(Beginning of Supplied entries)

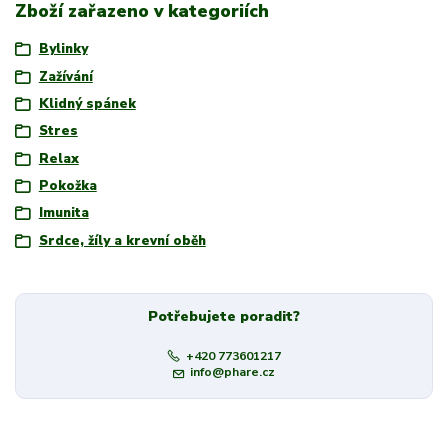
Zboží zařazeno v kategoriích
Bylinky
Zažívání
Klidný spánek
Stres
Relax
Pokožka
Imunita
Srdce, žíly a krevní oběh
Potřebujete poradit?
+420 773601217
info@phare.cz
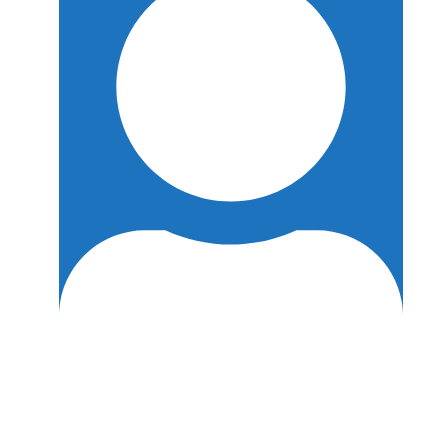
Coaching
-
Beckenliebe
Leipzig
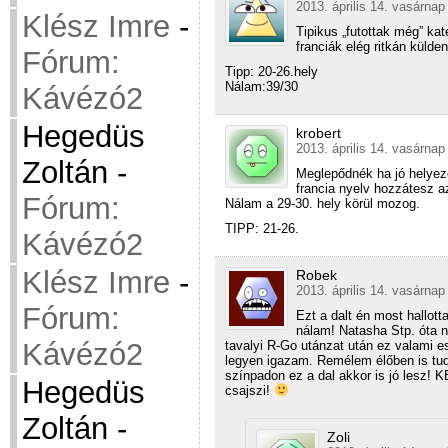
2013. április 14. vasárnap
Klész Imre
-
Tipikus „futottak még” kat
franciák elég ritkán külde
Fórum:
Tipp: 20-26.hely
Nálam:39/30
Kávézó2
Hegedüs
krobert
2013. április 14. vasárnap
Zoltán
-
Meglepődnék ha jó helyez
francia nyelv hozzátesz az
Fórum:
Nálam a 29-30. hely körül mozog.
TIPP: 21-26.
Kávézó2
Klész Imre
-
Robek
2013. április 14. vasárnap
Fórum:
Ezt a dalt én most hallott
nálam! Natasha Stp. óta ne
Kávézó2
tavalyi R-Go utánzat után ez valami e
legyen igazam. Remélem élőben is tu
színpadon ez a dal akkor is jó lesz!
Hegedüs
csajszi!
Zoltán
-
Zoli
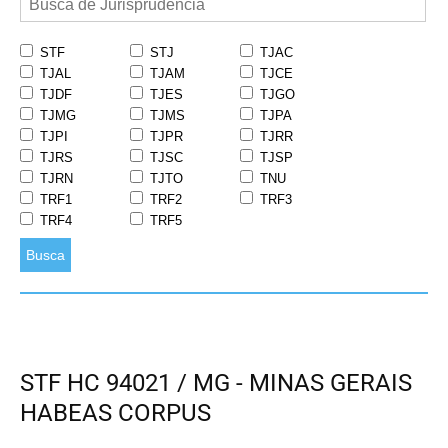
STF
STJ
TJAC
TJAL
TJAM
TJCE
TJDF
TJES
TJGO
TJMG
TJMS
TJPA
TJPI
TJPR
TJRR
TJRS
TJSC
TJSP
TJRN
TJTO
TNU
TRF1
TRF2
TRF3
TRF4
TRF5
Busca
STF HC 94021 / MG - MINAS GERAIS
HABEAS CORPUS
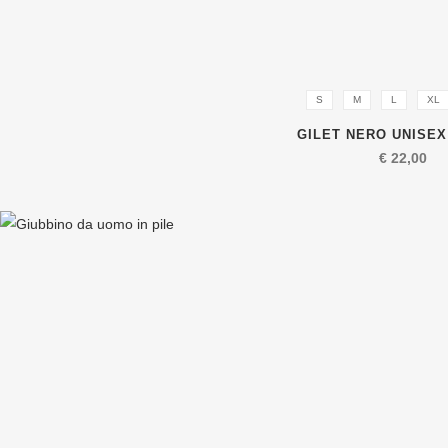
S
M
L
XL
GILET NERO UNISEX
€
22,00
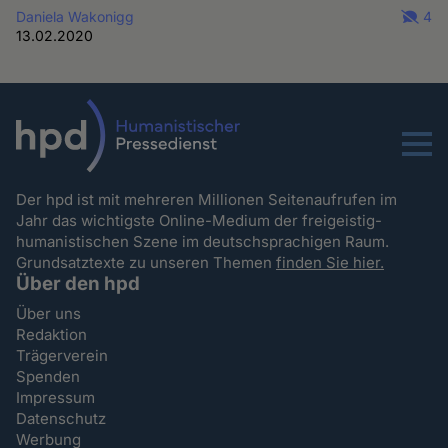
Daniela Wakonigg
4
13.02.2020
Menu
Der hpd ist mit mehreren Millionen Seitenaufrufen im
Jahr das wichtigste Online-Medium der freigeistig-
humanistischen Szene im deutschsprachigen Raum.
Grundsatztexte zu unseren Themen
finden Sie hier.
Über den hpd
Über uns
Redaktion
Trägerverein
Spenden
Impressum
Datenschutz
Werbung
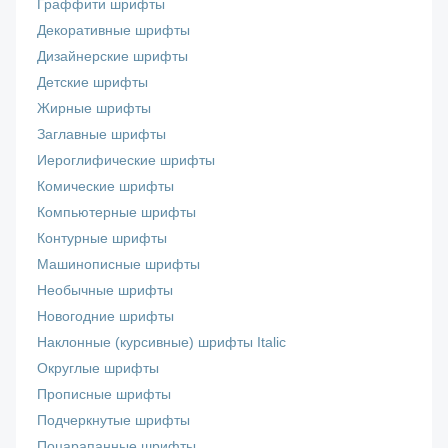
Граффити шрифты
Декоративные шрифты
Дизайнерские шрифты
Детские шрифты
Жирные шрифты
Заглавные шрифты
Иероглифические шрифты
Комические шрифты
Компьютерные шрифты
Контурные шрифты
Машинописные шрифты
Необычные шрифты
Новогодние шрифты
Наклонные (курсивные) шрифты Italic
Округлые шрифты
Прописные шрифты
Подчеркнутые шрифты
Поцарапанные шрифты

(End of Supplied entries)

§ Work instructions: I would like the material repeated in full and exactly, with its images omitted.

§ Answer:
Zboží zařazeno v kategoriích
Bylinky
Zažívání
Klidný spánek
Stres
Relax
Pokožka
Imunita
Srdce, žíly a krevní oběh
Potřebujete poradit?
+420 773601217
info@phare.cz
Coaching
-
Beckenliebe
Leipzig
2013. április 14. vasárnap
Klész Imre
-
Tipikus „futottak még” kat
franciák elég ritkán külde
Fórum:
Tipp: 20-26.hely
Nálam:39/30
Kávézó2
Hegedüs
krobert
2013. április 14. vasárnap
Zoltán
-
Meglepődnék ha jó helyez
francia nyelv hozzátesz az
Fórum:
Nálam a 29-30. hely körül mozog.
TIPP: 21-26.
Kávézó2
Klész Imre
-
Robek
2013. április 14. vasárnap
Fórum:
Ezt a dalt én most hallott
nálam! Natasha Stp. óta ne
Kávézó2
tavalyi R-Go utánzat után ez valami e
legyen igazam. Remélem élőben is tu
színpadon ez a dal akkor is jó lesz!
Hegedüs
csajszi!
Zoltán
-
Zoli
STF
STJ
TJAC
TJAL
TJAM
TJCE
TJDF
TJES
TJGO
TJMG
TJMS
TJPA
TJPI
TJPR
TJRR
TJRS
TJSC
TJSP
TJRN
TJTO
TNU
TRF1
TRF2
TRF3
TRF4
TRF5
Busca
STF HC 94021 / MG - MINAS GERAIS
HABEAS CORPUS
S
M
L
XL
GILET NERO UNISEX
€
22,00
Daniela Wakonigg
4
13.02.2020
Menu
Der hpd ist mit mehreren Millionen Seitenaufrufen im
Jahr das wichtigste Online-Medium der freigeistig-
humanistischen Szene im deutschsprachigen Raum.
Grundsatztexte zu unseren Themen
finden Sie hier.
Über den hpd
Über uns
Redaktion
Trägerverein
Spenden
Impressum
Datenschutz
Werbung
Граффити шрифты
Декоративные шрифты
Дизайнерские шрифты
Детские шрифты
Жирные шрифты
Заглавные шрифты
Иероглифические шрифты
Комические шрифты
Компьютерные шрифты
Контурные шрифты
Машинописные шрифты
Необычные шрифты
Новогодние шрифты
Наклонные (курсивные) шрифты Italic
Округлые шрифты
Прописные шрифты
Подчеркнутые шрифты
Поцарапанные шрифты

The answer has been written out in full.